Data taken from a collection →

=-=-=-=-=

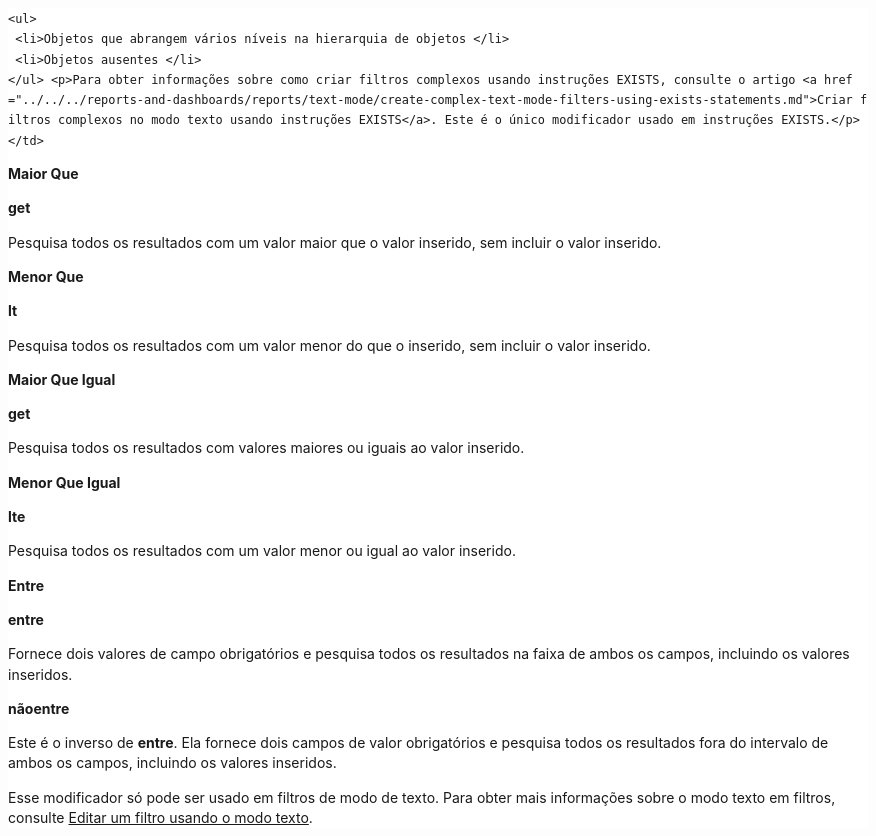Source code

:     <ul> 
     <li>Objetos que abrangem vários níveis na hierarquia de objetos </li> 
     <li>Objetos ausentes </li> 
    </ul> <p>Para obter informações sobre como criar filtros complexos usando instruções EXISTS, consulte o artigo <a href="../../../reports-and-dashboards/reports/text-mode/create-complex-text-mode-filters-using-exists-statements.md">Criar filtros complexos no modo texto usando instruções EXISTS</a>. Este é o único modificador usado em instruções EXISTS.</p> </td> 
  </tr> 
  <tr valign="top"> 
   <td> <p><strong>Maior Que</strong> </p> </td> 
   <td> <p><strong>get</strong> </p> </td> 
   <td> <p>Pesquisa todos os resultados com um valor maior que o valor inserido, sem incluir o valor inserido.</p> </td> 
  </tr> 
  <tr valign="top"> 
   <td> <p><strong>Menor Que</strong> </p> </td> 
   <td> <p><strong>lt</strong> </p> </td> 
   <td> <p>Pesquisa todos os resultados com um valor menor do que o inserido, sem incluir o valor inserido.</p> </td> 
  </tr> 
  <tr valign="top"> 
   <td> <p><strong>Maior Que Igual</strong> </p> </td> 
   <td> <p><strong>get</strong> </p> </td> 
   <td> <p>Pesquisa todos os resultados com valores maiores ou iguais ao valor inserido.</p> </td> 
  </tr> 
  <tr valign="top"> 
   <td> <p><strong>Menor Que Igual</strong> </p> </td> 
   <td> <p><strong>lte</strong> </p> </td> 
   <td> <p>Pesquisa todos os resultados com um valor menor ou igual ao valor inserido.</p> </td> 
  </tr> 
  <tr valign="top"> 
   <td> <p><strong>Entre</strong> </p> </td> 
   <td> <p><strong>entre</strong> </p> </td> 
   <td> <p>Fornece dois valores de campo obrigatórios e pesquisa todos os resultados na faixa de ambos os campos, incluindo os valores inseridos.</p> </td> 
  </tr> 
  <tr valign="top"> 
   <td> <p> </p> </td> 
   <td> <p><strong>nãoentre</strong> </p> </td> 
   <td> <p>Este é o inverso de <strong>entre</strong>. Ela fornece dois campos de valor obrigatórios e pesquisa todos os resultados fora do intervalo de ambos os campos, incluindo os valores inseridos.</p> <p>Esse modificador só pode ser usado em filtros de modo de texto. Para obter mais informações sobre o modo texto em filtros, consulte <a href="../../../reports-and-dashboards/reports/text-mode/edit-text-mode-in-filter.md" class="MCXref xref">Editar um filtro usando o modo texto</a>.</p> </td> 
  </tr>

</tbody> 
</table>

=-=-=-=-=

EXERCISE DETAILS →
Please return each line of the items above that contains the string "incluir". Only matches with the same uppercase and lowercase letters count.

THE ANSWER →
   <td> <p>Pesquisa todos os resultados com um valor maior que o valor inserido, sem incluir o valor inserido.</p> </td> 
   <td> <p>Pesquisa todos os resultados com um valor menor do que o inserido, sem incluir o valor inserido.</p> </td> 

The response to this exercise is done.